When I was a senior in college, I had Iranian roommates. This was during the revolution in Iran and the early days of the hostage crisis. One of the guys, Kassra from Isfahan, was a supporter of the Ayatollah Khomeini, not enough of one to go back to Iran and fight in the revolution, but enough of one to voice support for the Islamic Revolution. The other, Mehran from Teheran, was less certain of his politics. The guys were in an English as Second Language program preparatory to attending some other American college, but their English was good enough that we were able to have many conversations about culture, politics, and what have you. I liked them despite their ambivalence about personal hygiene and chauvinism about their ancient culture. I taught them catch phrases from the “Czechoslovakian Brothers” skits on SNL.
Having these guys as roommates during the trouble with Iran helped me keep things in perspective. The hostage crisis was not a matter of “us” versus “them”. This had nothing to do with me personally or either of my roommates, and I couldn’t get all that worked up about it. I prayed that the hostages would come home safely and that the government would not be pressured into some precipitous act of violence that might get them all killed. At the time, some of my schoolmates were calling for bombings and abandonment of the hostages to their fate. They would rather see all the hostages dead than the US humiliated, as they felt was the case. They took the humiliation very personally.
Kassra and Mehran were very human. Kassra, especially, was a study in contradictions. He praised the notion of an Islamic state under Sharia Law, but he lived a life of decadence, drunkenness and sexual promiscuity while he was in America. He never went to Mosque, never prayed as far as I could tell, and never read the Koran. He was a party animal and would have been right at home in any frat house. Mehran worried about his family and seemed homesick. He had a sweetheart back home, and he wrote really bad poems. Both of them loved to go to the disco, and we would sometimes go to a club called St Tropez on Wisconsin Avenue. Mehran was a chick magnet.
I lost touch with the guys when they went away to some university in Tennessee, but I always felt richer for the experience of having lived with them.

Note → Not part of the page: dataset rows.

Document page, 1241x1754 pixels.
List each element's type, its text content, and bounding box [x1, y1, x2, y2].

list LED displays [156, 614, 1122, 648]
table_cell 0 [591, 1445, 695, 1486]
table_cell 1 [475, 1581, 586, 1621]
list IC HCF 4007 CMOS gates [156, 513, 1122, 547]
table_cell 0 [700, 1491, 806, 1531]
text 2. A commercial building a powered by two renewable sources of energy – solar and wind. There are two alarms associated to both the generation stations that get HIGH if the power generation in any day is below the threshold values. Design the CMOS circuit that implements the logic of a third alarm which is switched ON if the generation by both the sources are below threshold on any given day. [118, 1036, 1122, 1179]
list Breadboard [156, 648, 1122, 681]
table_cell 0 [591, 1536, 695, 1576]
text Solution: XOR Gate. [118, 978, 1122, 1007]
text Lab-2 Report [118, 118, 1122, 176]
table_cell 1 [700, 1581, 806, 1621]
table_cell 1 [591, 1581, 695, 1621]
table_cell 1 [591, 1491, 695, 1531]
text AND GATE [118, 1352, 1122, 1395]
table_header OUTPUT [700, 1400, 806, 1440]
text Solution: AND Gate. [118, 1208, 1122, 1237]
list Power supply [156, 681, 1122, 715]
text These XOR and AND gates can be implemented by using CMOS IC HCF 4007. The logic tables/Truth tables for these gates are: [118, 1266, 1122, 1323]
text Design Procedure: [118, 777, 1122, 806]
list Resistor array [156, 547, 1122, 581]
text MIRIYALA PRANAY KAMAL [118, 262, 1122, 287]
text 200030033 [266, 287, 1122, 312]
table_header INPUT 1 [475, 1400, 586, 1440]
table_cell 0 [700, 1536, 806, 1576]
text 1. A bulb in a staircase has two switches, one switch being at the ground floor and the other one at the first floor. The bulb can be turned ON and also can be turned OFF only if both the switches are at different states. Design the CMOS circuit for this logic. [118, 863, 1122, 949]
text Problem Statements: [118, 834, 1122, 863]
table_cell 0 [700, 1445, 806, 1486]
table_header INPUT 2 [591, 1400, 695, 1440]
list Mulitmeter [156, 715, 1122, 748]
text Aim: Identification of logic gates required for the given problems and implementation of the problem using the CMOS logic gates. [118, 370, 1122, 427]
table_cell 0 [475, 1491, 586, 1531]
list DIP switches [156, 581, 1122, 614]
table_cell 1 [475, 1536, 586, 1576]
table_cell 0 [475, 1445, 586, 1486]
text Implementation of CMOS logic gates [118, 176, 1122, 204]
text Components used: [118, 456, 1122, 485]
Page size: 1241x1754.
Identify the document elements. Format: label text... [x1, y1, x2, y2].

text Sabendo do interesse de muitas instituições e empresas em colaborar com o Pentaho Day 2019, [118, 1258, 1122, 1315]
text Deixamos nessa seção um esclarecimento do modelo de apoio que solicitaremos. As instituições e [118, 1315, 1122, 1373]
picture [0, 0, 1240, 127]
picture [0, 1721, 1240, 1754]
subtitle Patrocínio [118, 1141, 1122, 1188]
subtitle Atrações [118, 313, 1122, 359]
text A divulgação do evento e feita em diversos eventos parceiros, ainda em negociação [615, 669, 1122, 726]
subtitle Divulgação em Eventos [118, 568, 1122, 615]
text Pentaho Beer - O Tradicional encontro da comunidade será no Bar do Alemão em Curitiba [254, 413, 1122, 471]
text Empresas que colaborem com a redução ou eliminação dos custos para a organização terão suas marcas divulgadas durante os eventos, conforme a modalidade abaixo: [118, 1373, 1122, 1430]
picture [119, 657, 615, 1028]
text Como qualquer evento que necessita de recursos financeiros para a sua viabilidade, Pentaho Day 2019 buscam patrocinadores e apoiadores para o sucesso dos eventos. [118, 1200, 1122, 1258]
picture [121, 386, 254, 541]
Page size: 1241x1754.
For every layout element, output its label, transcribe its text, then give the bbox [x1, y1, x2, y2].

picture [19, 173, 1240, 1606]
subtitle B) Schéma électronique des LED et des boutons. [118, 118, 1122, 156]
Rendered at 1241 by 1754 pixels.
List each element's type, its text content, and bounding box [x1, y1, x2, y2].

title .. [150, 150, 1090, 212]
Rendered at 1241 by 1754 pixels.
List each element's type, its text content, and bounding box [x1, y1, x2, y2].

That was one real benefit of attending AU, the high percentage of international students and exposure to people from vastly different cultures and backgrounds. I think that my acquaintance with so many aliens has helped me realize over the years that strange looking people in faraway lands are not that different from my fellow Americans. Exposure to this kind of diversity helped to immunize me from nationalistic hatred.